_Exercise brief_.
For the listing that follows, report how many lines contain the word "treble", giving the number and no other text.

_Task material_.
■ ■ ■

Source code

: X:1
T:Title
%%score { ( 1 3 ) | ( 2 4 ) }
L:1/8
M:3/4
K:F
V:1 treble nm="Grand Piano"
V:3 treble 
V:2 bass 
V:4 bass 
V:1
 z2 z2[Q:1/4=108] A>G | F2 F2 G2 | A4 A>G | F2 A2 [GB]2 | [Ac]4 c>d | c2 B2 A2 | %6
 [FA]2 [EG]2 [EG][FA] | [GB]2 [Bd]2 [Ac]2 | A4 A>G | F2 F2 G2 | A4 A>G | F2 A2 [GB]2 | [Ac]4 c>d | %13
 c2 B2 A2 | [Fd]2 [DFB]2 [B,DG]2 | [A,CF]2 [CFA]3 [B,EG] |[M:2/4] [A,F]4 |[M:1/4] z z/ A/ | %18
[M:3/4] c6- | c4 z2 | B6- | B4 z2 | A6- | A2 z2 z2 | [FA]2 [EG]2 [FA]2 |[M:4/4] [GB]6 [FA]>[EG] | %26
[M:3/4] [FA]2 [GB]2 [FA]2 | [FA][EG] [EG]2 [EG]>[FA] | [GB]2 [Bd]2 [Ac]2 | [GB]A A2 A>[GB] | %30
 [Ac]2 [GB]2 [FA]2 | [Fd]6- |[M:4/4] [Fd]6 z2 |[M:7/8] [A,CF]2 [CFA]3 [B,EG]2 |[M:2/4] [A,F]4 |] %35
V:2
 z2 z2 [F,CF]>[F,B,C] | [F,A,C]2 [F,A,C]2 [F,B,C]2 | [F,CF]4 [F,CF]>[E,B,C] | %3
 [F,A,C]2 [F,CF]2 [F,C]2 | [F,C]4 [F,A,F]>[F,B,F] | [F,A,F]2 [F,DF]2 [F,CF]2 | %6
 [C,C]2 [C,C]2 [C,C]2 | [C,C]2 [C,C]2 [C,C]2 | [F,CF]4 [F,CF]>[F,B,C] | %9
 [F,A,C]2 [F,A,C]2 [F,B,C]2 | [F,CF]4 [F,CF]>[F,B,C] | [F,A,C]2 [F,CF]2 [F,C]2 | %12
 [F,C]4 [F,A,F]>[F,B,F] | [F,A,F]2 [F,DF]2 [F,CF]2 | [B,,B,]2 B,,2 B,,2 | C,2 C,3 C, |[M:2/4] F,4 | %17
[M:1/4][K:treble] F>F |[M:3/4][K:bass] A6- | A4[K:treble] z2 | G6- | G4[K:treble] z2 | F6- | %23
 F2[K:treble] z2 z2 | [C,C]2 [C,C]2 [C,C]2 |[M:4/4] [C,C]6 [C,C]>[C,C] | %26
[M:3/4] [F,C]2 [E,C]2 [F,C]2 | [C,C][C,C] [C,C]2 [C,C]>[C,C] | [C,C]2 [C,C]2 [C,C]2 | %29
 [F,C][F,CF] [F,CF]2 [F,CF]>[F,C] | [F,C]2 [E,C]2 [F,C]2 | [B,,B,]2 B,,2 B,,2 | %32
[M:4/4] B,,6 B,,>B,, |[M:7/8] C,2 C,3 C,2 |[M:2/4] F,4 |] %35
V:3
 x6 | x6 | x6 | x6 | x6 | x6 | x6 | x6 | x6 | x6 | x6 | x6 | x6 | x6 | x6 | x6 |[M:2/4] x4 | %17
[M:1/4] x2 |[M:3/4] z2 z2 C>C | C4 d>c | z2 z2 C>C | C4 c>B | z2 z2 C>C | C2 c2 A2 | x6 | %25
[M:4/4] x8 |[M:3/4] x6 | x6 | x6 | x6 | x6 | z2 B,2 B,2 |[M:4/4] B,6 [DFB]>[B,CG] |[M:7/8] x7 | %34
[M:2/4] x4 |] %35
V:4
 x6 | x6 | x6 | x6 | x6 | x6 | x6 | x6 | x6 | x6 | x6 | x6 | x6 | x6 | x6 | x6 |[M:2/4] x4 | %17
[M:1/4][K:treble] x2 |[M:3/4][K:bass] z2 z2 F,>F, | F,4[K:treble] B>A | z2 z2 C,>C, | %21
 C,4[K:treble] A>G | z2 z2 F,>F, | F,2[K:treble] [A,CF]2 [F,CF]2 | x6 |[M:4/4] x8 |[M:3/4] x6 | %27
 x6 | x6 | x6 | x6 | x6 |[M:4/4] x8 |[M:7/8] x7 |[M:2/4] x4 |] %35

■ ■ ■

_Reply_.
6